Appetizers
March 28, 2007
No April Fool's Day Joke

After 60 years, the chicken is flying the coop. Pollardville Chicken Kitchen Restaurant & Ghost Town, a Highway 99 landmark halfway between Lodi and Stockton, will seat guests for the last time Sunday. Neil and Tracy Pollard are retiring, bringing down the curtain on a nearly 13-acre complex that lured motorists not only with fried chicken but dinner theater, train rides and tours of a veritable Mother Lode gold camp.

Anyone who drive Highway 99 couldn't miss it, principally because of an eight-foot chicken atop an 80-foot tower, wearing a black cowboy hat, hostered sidearm and vest. Another big chicken stood on the ground. The Pollards have until June 30 to get rid of everything. Thus, the complex's showboat is being converted into a temporary general store, where the town's antique furnishings and other memorabilia will be sold over the following two months.

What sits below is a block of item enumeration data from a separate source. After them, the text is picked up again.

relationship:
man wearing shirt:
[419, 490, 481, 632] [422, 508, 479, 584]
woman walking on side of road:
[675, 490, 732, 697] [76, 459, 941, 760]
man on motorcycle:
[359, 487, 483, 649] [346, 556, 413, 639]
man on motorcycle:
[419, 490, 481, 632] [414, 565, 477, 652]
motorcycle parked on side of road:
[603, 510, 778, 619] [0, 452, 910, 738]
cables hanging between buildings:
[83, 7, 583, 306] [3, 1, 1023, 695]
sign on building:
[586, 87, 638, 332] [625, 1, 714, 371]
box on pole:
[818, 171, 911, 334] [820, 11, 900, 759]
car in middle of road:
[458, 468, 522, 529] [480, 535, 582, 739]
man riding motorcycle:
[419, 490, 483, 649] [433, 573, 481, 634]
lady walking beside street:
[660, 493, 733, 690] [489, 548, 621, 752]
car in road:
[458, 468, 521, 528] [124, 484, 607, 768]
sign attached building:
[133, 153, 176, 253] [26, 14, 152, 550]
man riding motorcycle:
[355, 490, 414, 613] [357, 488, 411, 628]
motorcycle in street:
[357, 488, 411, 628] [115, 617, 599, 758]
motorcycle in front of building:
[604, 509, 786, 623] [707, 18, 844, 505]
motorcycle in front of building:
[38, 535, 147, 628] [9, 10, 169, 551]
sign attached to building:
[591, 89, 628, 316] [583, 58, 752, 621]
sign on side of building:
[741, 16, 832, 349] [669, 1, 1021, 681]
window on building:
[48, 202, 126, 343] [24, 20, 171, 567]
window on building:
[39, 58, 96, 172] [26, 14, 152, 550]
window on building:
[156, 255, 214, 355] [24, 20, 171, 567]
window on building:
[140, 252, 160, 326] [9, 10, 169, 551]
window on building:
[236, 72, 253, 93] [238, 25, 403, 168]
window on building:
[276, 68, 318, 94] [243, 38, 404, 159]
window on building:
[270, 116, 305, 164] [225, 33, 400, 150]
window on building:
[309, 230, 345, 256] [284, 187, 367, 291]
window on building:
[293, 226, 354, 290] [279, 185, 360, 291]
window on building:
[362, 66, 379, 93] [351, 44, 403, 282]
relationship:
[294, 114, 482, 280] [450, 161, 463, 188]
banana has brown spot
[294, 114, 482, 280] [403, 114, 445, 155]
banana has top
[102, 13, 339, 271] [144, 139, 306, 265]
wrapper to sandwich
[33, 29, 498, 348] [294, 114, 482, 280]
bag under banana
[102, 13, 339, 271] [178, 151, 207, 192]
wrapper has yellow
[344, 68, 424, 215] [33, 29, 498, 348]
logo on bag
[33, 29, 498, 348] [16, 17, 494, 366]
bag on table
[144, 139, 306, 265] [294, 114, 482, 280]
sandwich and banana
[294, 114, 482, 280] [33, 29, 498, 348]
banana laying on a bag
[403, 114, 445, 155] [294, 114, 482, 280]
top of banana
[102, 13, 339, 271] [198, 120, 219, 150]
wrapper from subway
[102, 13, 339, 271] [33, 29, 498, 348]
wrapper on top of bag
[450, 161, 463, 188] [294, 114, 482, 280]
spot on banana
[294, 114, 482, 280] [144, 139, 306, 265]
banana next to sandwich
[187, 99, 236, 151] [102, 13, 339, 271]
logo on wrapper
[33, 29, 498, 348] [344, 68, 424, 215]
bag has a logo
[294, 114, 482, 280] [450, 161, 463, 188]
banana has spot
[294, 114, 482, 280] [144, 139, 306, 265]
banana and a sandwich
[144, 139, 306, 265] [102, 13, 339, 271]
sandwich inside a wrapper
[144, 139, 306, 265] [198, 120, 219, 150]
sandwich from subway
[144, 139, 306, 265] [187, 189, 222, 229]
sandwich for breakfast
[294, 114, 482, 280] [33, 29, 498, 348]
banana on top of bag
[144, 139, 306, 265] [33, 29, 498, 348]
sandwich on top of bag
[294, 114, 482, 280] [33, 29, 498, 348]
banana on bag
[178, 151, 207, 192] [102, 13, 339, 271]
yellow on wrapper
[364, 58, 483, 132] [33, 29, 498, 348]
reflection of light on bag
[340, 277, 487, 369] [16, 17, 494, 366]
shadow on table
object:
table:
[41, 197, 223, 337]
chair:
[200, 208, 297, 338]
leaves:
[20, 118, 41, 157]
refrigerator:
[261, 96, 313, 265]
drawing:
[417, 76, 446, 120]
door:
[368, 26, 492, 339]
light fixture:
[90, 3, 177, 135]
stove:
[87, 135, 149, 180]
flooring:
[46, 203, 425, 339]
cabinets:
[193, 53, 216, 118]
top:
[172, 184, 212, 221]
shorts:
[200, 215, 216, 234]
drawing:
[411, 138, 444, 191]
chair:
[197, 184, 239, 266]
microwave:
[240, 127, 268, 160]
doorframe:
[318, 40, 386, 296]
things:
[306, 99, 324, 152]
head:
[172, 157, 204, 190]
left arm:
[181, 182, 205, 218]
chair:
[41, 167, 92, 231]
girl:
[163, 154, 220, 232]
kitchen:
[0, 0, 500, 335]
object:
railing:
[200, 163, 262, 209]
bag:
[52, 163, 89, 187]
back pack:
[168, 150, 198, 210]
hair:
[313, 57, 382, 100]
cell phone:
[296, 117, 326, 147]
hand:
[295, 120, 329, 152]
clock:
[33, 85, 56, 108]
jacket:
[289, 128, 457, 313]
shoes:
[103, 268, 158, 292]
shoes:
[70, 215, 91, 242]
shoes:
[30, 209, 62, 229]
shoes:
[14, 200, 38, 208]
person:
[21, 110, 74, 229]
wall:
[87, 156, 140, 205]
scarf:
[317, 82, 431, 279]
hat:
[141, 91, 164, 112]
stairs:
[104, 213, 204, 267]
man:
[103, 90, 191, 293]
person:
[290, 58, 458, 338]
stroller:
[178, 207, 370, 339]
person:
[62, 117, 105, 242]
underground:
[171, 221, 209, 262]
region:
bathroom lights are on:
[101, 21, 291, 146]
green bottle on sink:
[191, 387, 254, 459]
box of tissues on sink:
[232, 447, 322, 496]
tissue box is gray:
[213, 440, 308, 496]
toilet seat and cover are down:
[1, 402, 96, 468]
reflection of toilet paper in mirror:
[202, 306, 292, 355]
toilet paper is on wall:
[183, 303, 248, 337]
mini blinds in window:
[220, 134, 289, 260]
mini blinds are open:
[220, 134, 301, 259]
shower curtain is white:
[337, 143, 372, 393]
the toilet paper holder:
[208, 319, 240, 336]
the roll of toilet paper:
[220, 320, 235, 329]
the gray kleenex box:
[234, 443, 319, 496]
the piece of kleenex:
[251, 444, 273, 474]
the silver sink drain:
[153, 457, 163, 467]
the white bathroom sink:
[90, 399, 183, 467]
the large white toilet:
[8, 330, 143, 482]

The Pollards already have sold the 1897 brick jail from Jamestown, Tuolumne Co., and the 1928 post office from Mountain Ranch, Calaveras Co. They are to be dismantled, returned to their original communities and restored, says Neil Pollard. His father bought the wood post office, which at 6-feet-by-8-feet reputedly is the smallest post office in the country, about 1957 and had it moved to Pollardville. He did the same with the jail about 1964.

The Pollards themselves will end up at their second home in Mountain Ranch. So will one of the chickens. "My wife wants some memorabilia from the place," says Neil Pollard, unsure just where he will put the chicken. The other is being taken by the couple's daughter, who likely will move it to Lockeford, where she has one restaurant and is preparing to open another; it probably will end up at one of them, speculates her father.

"After June 30, whatever is left here will be bulldozed," says Neil Pollard, who sold the site to a developer last year. Homes are to be built on the property.

The restaurant will be open for the last time 11 a.m. to 8 p.m. Sunday. The kitchen will continue to operate for another couple of months, but for take-out only.

Neil Pollard's parents, Ray and Ruth Pollard, opened the original Chicken Kitchen in 1944 in Castro Valley. They moved to Stockton in 1946 and for the next 10 years ran the restaurant on the west side of Highway 99. In late 1957 them moved to the east side. "We closed one night over there and opened the next morning here," recalls Neil Pollard.